Tutt'intorno alla conca si affacciano imponenti le più alte vette del massiccio del Bernina: il Piz Roseg (3936 m), il Piz Scerscen (3971 m) e l'anticima del Pizzo Bernina stesso (4020 m).

Risalendo lungo il sentiero che percorre la gola, si attraversano rocce di colore verde scuro - le serpentiniti - coperte da una patina bruna talora con striature rossastre; le vene di crisotilo - un minerale silicato di aspetto fibroso, da cui si ricava l'amianto - frequenti entro queste rocce sono state nei secoli scorsi sfruttate sino a queste quote: tutt'ora sono riconoscibili lungo il versante sinistro imbocchi di gallerie ormai murate, discariche, ruderi di edifici e di vecchi macchinari, legati a un'intensa attività estrattiva, oggi esaurita.

Il fondovalle appare invece modellato da imponenti depressioni a pozzo, analoghe alle cosiddette "marmitte dei giganti", intervallate a rocce emergenti dal torrente e levigate in bizzarre forme, tutte conseguenza del veloce scorrimento di acque in pressione, cariche di detriti, al di sotto della lingua glaciale che durante le glaciazioni maggiori scendeva sino a confluire con quella della valle principale.

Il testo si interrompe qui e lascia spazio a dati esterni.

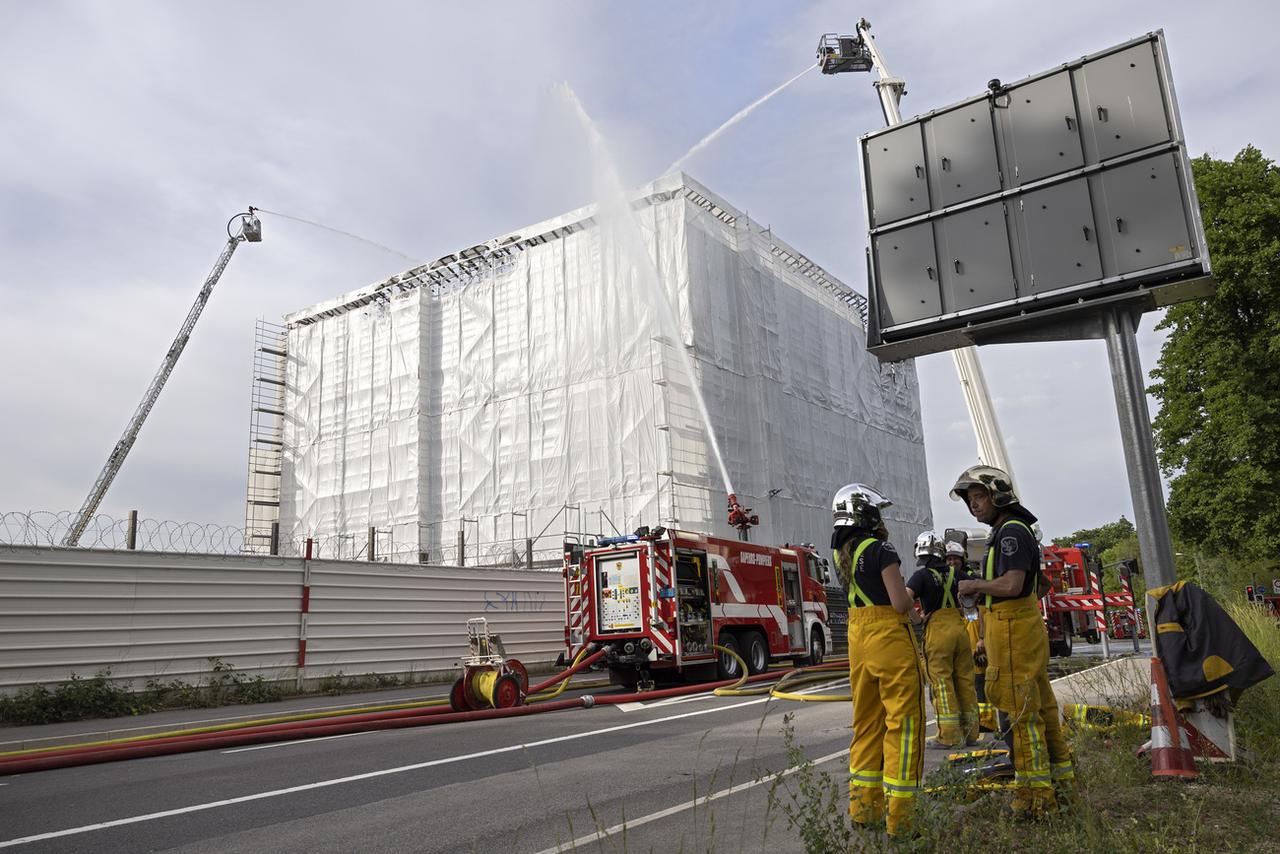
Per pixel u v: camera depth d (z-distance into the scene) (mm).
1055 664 14477
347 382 41719
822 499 38281
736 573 15391
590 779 6309
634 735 8594
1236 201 20812
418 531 37062
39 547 13203
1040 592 4562
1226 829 4020
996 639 4352
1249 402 20297
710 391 33094
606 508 32625
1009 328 6711
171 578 14789
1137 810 4434
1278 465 20547
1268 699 6156
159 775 7320
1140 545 5832
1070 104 6543
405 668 18188
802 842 4387
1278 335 19984
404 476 38281
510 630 20578
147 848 4852
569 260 35969
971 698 6301
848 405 42750
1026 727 4211
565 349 35219
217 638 15211
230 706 14391
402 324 40156
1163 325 22484
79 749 8570
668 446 31422
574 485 33719
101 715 13023
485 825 5078
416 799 5883
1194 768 4996
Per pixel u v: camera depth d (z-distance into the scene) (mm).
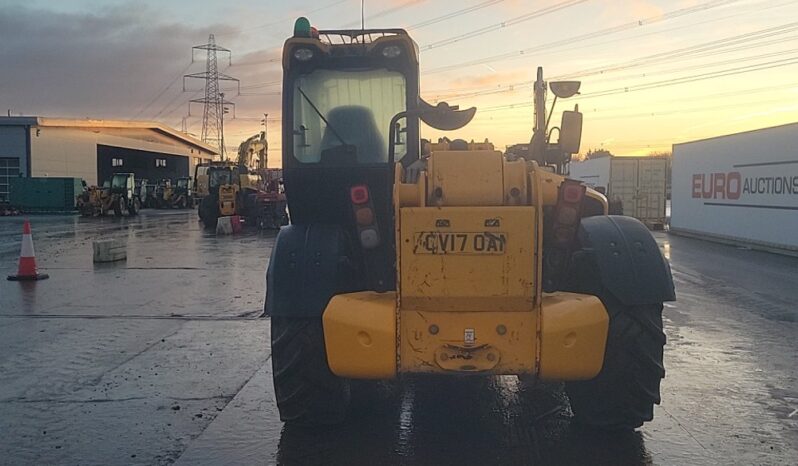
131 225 31578
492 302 4227
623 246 4773
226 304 10602
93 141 54156
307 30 5516
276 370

Verso la testata della Valle di Scerscen, la visuale si apre su di un ampio panorama, caratterizzato da estesi contrafforti di rocce montonate intervallati da valli sospese e campi di detriti modellati in imponenti cordoni morenici, che segnano l'estensione delle lingue glaciali durante le ultime fasi della Piccola Età Glaciale. Più sopra, due ampi circhi ospitano ciò che rimane di questi grandi apparati: le due Vedrette di Scerscen inferiore, a occidente, e di Scerscen superiore a settentrione, che assieme coprono attualmente un’area di non più di una decina di chilometri quadrati.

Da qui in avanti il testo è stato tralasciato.